[Bf-committers] extension clause

David Jeske davidj at gmail.com
Sun Nov 21 17:09:53 CET 2010


On Sat, Nov 20, 2010 at 5:50 AM, Campbell Barton <ideasman42 at gmail.com>wrote:

> And regarding this making companies paranoid - this is conjecture, But
> if some group choose to be ignorant & paranoid then this is their own
> foolishness.
>

That depends on who needs who. The companies don't need Blender. There are
plenty of alternatives out there (which today are much better anyhow). The
commercial cost of these alternatives is irrelevant compared to labor costs
(at least in the west).  When I recently talked to one of my game-studio
contacts about this discussion and why they don't touch GPL stuff with a ten
foot pole, he also reminded me some of the other reasons Blender wouldn't be
good enough today even if the license was fixed.

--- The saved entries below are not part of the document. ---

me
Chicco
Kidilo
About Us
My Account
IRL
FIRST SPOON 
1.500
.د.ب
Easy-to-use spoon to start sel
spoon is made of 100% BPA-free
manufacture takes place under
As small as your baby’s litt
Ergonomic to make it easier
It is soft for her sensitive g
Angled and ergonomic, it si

On the flip side, Blender would be much better with these professional
users. Users that could embrace, improve, and contribute to blender. In the
words of the FSF:

http://www.gnu.org/licenses/why-not-lgpl.html

This is why we used the Lesser GPL for the GNU C library. After all, there
> are plenty of other C libraries; using the GPL for ours would have driven
> proprietary software developers to use another—*no problem for them, only
> for us*.


libc, Linux, MySQL, Python, gcc, and many other pieces of popular free
software reached their current state because of a virtuous cycle of being
good for users, allowing users to make them better. The ones that are able
to do it with the GPL (linux-kernel, gcc, mysql), can do it because they
don't need users to link directly into their stuff to get work done. The
ones that do need direct linking (python, libc) have done so by not using
the GPL.

It doesn't do Blender any good to call commercial companies "wrong" for
being concerned about the GPL and avoiding it. Blender will still be out the
users. Maya and 3dsmax will still be the most popular animation tools. I'm
beginning to feel like a minority in wanting Blender to one day become a
real disruptive open-source alternative to these commercial tools.